El salón lo desilusionó un poco: había demasiada iluminación y la música estaba muy fuerte. En el centro; una fuente despedía luces de colores que teñían las caras y las ropas de los comensales. El maítre lo acompañó a la barra y el cónsul eligió un gimlet porque le sonaba de alguna parte. La mitad de las mesas estaban vacías, pero varias tenían puesto el cartel de reservadas. Al otro lado de la barra, bajo un cuadro con una escena de caza, estaba la adolescente casi desnuda que había visto las otras veces en elhall. Tenía el pelo abandonado y rubio como el de una muñeca y por los labios entreabiertos asomaban los dientes como pastillas de menta. Los pechos cabrían en las manos de un chico y en las piernas bronceadas chispeaba! una pelusa dorada y suave. Una gota de agua o de sudor le brillaba entre las cejas. Estaba sola con su refresco, mordiéndose las uñas, y el cónsul tuvo la impresión de que lo miraba con ojos de ballena encallada.

Pidió otro gimlet y se preguntó si la muchacha tenía edad para andar sola por el mundo. Recorrió el salón con la vista para estar seguro de no tropezar con algún diplomático y la miró con una sonrisa que quería ser sugestiva.

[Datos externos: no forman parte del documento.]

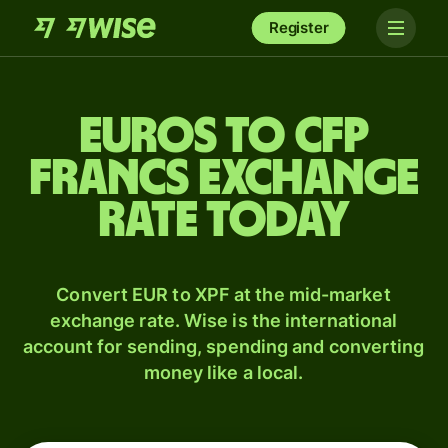
Register
Euros to CFP
francs exchange
rate today
Convert EUR to XPF at the mid-market
exchange rate. Wise is the international
account for sending, spending and converting
money like a local.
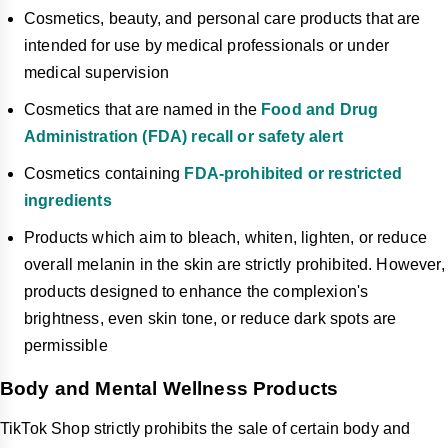
Cosmetics, beauty, and personal care products that are
intended for use by medical professionals or under
medical supervision
Cosmetics that are named in the
Food and Drug
Administration (FDA) recall or safety alert
Cosmetics containing
FDA-prohibited or restricted
ingredients
Products which aim to bleach, whiten, lighten, or reduce
overall melanin in the skin are strictly prohibited. However,
products designed to enhance the complexion's
brightness, even skin tone, or reduce dark spots are
permissible
Body and Mental Wellness Products
TikTok Shop strictly prohibits the sale of certain body and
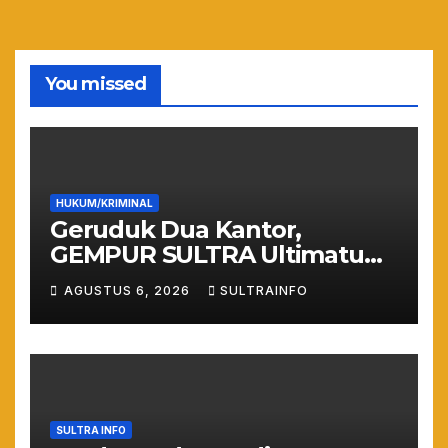
You missed
HUKUM/KRIMINAL
Geruduk Dua Kantor,
GEMPUR SULTRA Ultimatum
Keras: Lahan Puuwatu Siap
AGUSTUS 6, 2026
SULTRAINFO
Diduduki Jika Tak Ada
Kepastian Hukum
SULTRA INFO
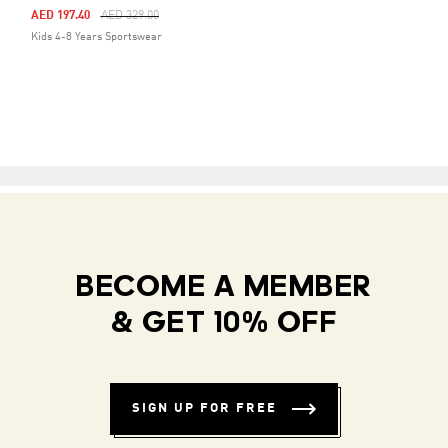
Price Reduced From
To
AED 197.40
AED 329.00
Kids 4-8 Years Sportswear
BECOME A MEMBER
& GET 10% OFF
SIGN UP FOR FREE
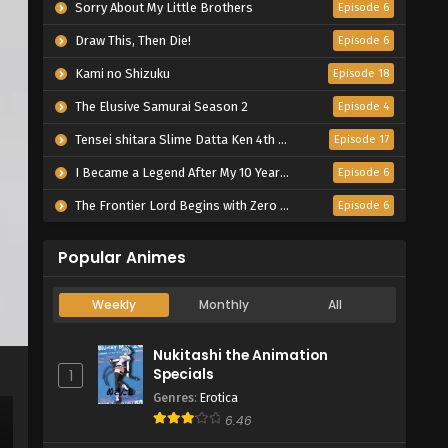
Sorry About My Little Brothers
Episode 6
Draw This, Then Die!
Episode 6
Kami no Shizuku
Episode 18
The Elusive Samurai Season 2
Episode 4
Tensei shitara Slime Datta Ken 4th Season
Episode 17
I Became a Legend After My 10 Year-Long Last Stand.
Episode 6
The Frontier Lord Begins with Zero Subjects
Episode 6
Popular Animes
Weekly
Monthly
All
Nukitashi the Animation
Specials
1
Genres
:
Erotica
6.46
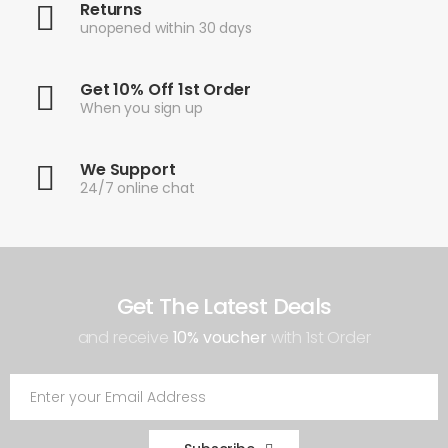
Returns
unopened within 30 days
Get 10% Off 1st Order
When you sign up
We Support
24/7 online chat
Get The Latest Deals
and receive
10% voucher
with 1st Order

Se sorprendió al ver que ella le devolvía el gesto escondida detrás del vaso de Pepsi y no supo qué hacer. Su respiración se aceleró y miró en el espejo el traje ordinario y arrugado. Se deslizó del taburete y rozó el piso con la punta de los zapatos mojados, como si temiera que se escucharan sus pisadas. La adolescente mordió el vaso y estiró el cuerpo para mostrar las puntas de los pechos. Bertoldi presumió que sólo estaba jugando, pero ya caminaba hacia ella con el gimlet en la mano y cinco mil dólares en el bolsillo. Cuando se sentó a su lado, la muchacha volvió a sonreír y lo miró de arriba abajo.